Sharing the information early gives each Board member a few days to review and ask questions before the Board meeting. In addition, Tom shares his 3 investors who have orally committed to investing the needed capital.

The company is highly in debt with no operating cash, but the investment bankers put the company’s value at a $15 million due to the patents.  With the new investment of $5 million and the Ely Lilly contract, the plan shows an increase in an enterprise value to $200 million in 5 years.  If the CEO is hired, the investor’s capital comes in, and the company goals are achieved, the Founder has a huge financial win.

The Board meeting starts at 1:00 pm on Tuesday.  The agenda is:  approval of the strategic plan, approval the $5 million of convertible debt terms, and the signing of the new CEO’s contract.  All members had seen the details and the goal is to sign the investor letter of intent.

On Tuesday at 1:50 pm the deal explodes.

The pain buried in the unknowns of the Founder’s mind is out in front now. After months of work by Tom, Board members, investment bankers, and investors, the deal explodes.  The Founder, who controls the company with 79% ownership, says clearly,

I will not give up any equity!”

After the annihilation of the deal, it is important to ask the question:

“Are the Founder’s fears of loss of control and dilution rational or irrational?”

Today’s valuation of $15 million is based on having new investment and new management in order to fulfill the obligations of the Ely Lilly agreement.  With the new management team and the new investors, the Founder’s ownership is reduced to 61%.  He maintains the position of Chairman of the Board.  In 5 years, his shares will be worth $122 million.  Not seeing this future, his fears of loss of control overwhelm him, and he walks away.

Without the experienced management team, the investors have no interest.  The future of the Founder’s invention, the contract with Eli Lilly, and the product’s role in the market place is left in a vacuum.

I call the fear of ownership dilution and loss of operational control: THE FOUNDER’S TRAP.  The Founder has managed the company for 5 years but cannot see the company’s future without being in control and managing the details.

Because of THE FOUNDER’S TRAP, the crisis and the pain are permanent.  When the Board meeting ends, there is no management, no investors, and the Board and the Corporate Secretary resign the next day.

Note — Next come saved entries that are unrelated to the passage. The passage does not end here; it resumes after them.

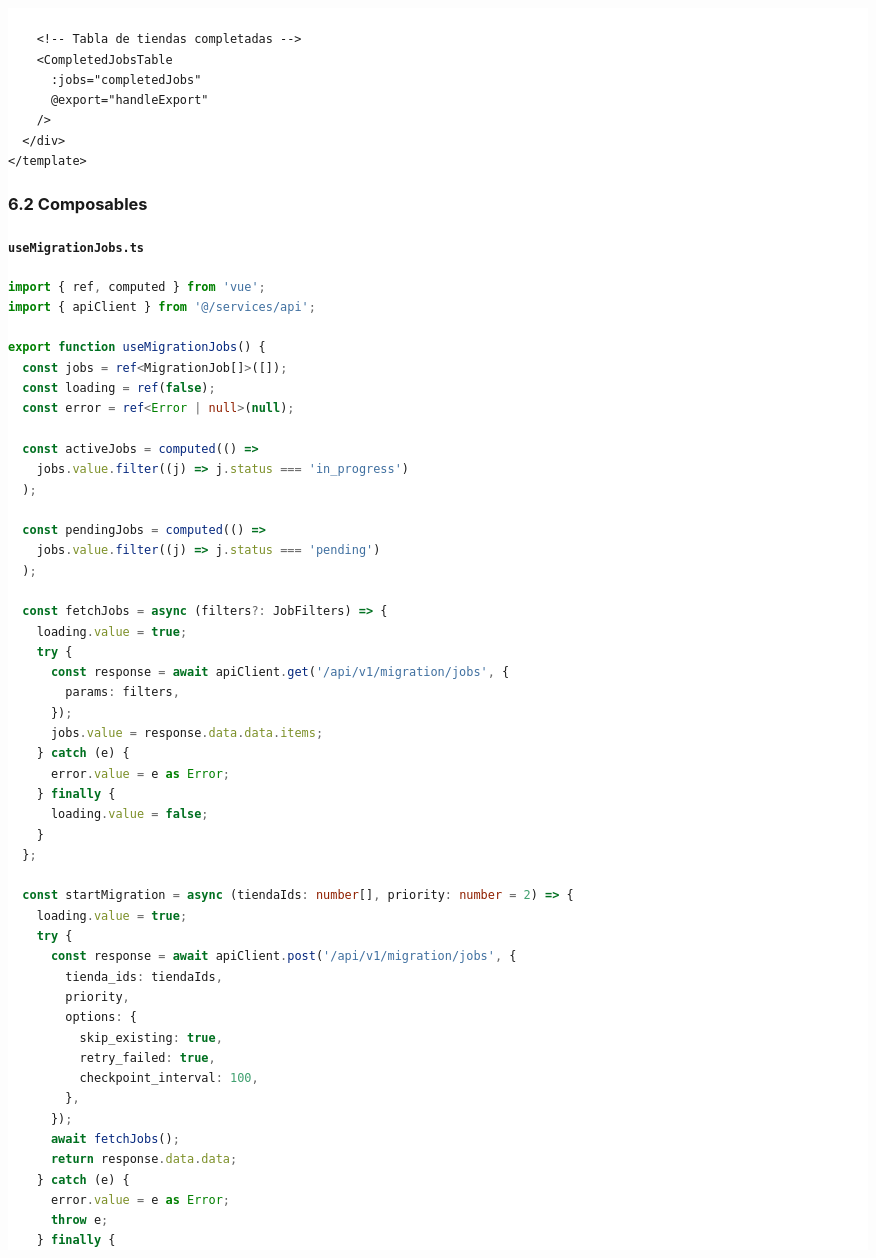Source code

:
 ```vue

    <!-- Tabla de tiendas completadas -->
    <CompletedJobsTable
      :jobs="completedJobs"
      @export="handleExport"
    />
  </div>
</template>
```

### 6.2 Composables

#### `useMigrationJobs.ts`

```typescript
import { ref, computed } from 'vue';
import { apiClient } from '@/services/api';

export function useMigrationJobs() {
  const jobs = ref<MigrationJob[]>([]);
  const loading = ref(false);
  const error = ref<Error | null>(null);

  const activeJobs = computed(() =>
    jobs.value.filter((j) => j.status === 'in_progress')
  );

  const pendingJobs = computed(() =>
    jobs.value.filter((j) => j.status === 'pending')
  );

  const fetchJobs = async (filters?: JobFilters) => {
    loading.value = true;
    try {
      const response = await apiClient.get('/api/v1/migration/jobs', {
        params: filters,
      });
      jobs.value = response.data.data.items;
    } catch (e) {
      error.value = e as Error;
    } finally {
      loading.value = false;
    }
  };

  const startMigration = async (tiendaIds: number[], priority: number = 2) => {
    loading.value = true;
    try {
      const response = await apiClient.post('/api/v1/migration/jobs', {
        tienda_ids: tiendaIds,
        priority,
        options: {
          skip_existing: true,
          retry_failed: true,
          checkpoint_interval: 100,
        },
      });
      await fetchJobs();
      return response.data.data;
    } catch (e) {
      error.value = e as Error;
      throw e;
    } finally {
```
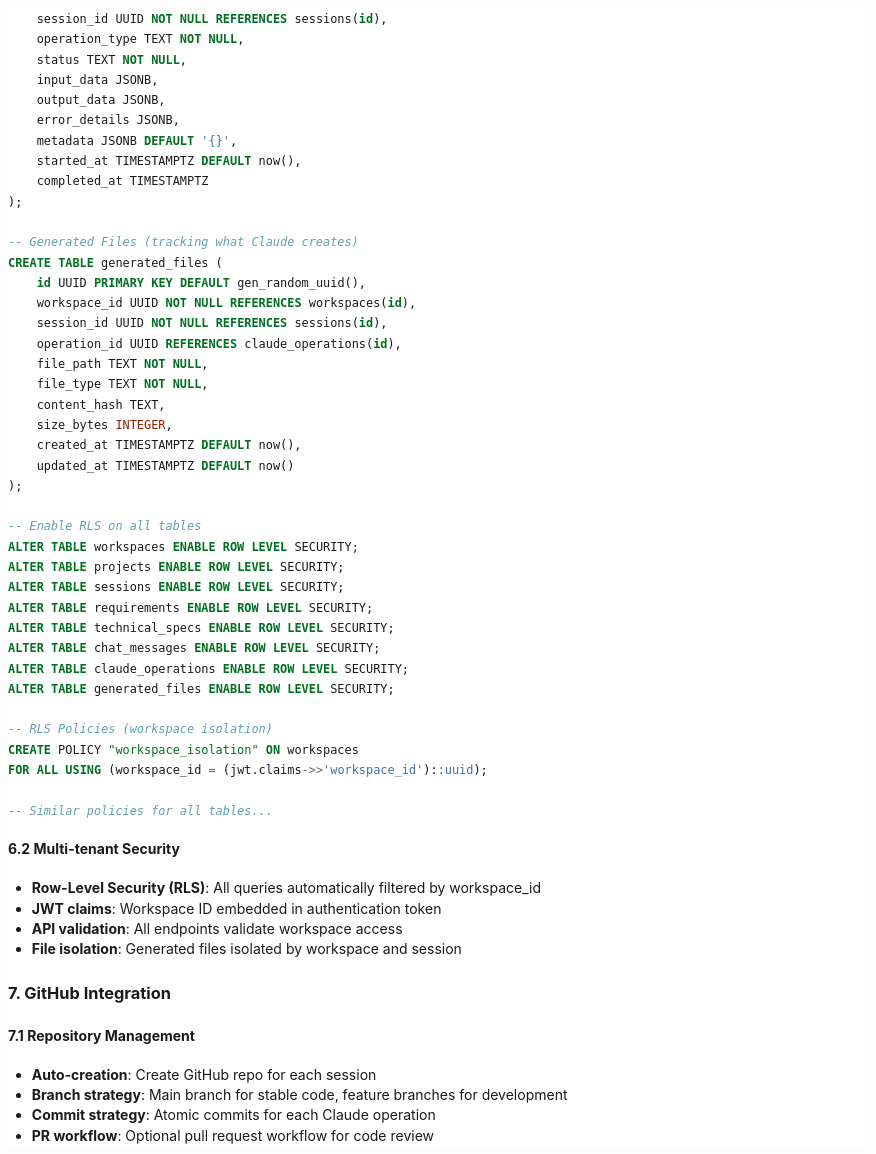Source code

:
 ```sql
    session_id UUID NOT NULL REFERENCES sessions(id),
    operation_type TEXT NOT NULL,
    status TEXT NOT NULL,
    input_data JSONB,
    output_data JSONB,
    error_details JSONB,
    metadata JSONB DEFAULT '{}',
    started_at TIMESTAMPTZ DEFAULT now(),
    completed_at TIMESTAMPTZ
);

-- Generated Files (tracking what Claude creates)
CREATE TABLE generated_files (
    id UUID PRIMARY KEY DEFAULT gen_random_uuid(),
    workspace_id UUID NOT NULL REFERENCES workspaces(id),
    session_id UUID NOT NULL REFERENCES sessions(id),
    operation_id UUID REFERENCES claude_operations(id),
    file_path TEXT NOT NULL,
    file_type TEXT NOT NULL,
    content_hash TEXT,
    size_bytes INTEGER,
    created_at TIMESTAMPTZ DEFAULT now(),
    updated_at TIMESTAMPTZ DEFAULT now()
);

-- Enable RLS on all tables
ALTER TABLE workspaces ENABLE ROW LEVEL SECURITY;
ALTER TABLE projects ENABLE ROW LEVEL SECURITY;
ALTER TABLE sessions ENABLE ROW LEVEL SECURITY;
ALTER TABLE requirements ENABLE ROW LEVEL SECURITY;
ALTER TABLE technical_specs ENABLE ROW LEVEL SECURITY;
ALTER TABLE chat_messages ENABLE ROW LEVEL SECURITY;
ALTER TABLE claude_operations ENABLE ROW LEVEL SECURITY;
ALTER TABLE generated_files ENABLE ROW LEVEL SECURITY;

-- RLS Policies (workspace isolation)
CREATE POLICY "workspace_isolation" ON workspaces
FOR ALL USING (workspace_id = (jwt.claims->>'workspace_id')::uuid);

-- Similar policies for all tables...
```

#### 6.2 Multi-tenant Security
- **Row-Level Security (RLS)**: All queries automatically filtered by workspace_id
- **JWT claims**: Workspace ID embedded in authentication token
- **API validation**: All endpoints validate workspace access
- **File isolation**: Generated files isolated by workspace and session

### 7. GitHub Integration

#### 7.1 Repository Management
- **Auto-creation**: Create GitHub repo for each session
- **Branch strategy**: Main branch for stable code, feature branches for development
- **Commit strategy**: Atomic commits for each Claude operation
- **PR workflow**: Optional pull request workflow for code review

Details: How to Avoid The Founder’s Trap:

By not “reading” the Founder’s emotions, and the Founder’s lack of commitment to the strategic direction requiring new management, many months of time is wasted by Tom, Board members, and potential investors.  The questions remain:

  1. How do we assess the Founder’s preparation to move forward?
  2. How do we nurture and guide the process along a successful strategic path?
  1. How do we prepare early to pull out, if the Founder’s commitment is in question?

As an investor, and as a professional working to develop a company, you must understand a Founder’s thinking and emotional commitment before you invest your time.  In this case, because the company lacked the funds to proceed, there was only one true economic and business direction.  It was so clear to us; we could not see or envision an alternative direction.  We were blind-sided by our own narrowed vision.

Each situation is different. However, there are tools I have successfully used, early in relationships, to document realistic organizational and financial strategies.  These are the sharing of ideas and getting agreements, hopefully in writing, regarding the strategic direction. It is important to never assume the Founder thinks like you do.  With this early preparation, the professional and the investor can gain confidence in the future or, lacking comfort with the Founder’s comment, elect to walk away early.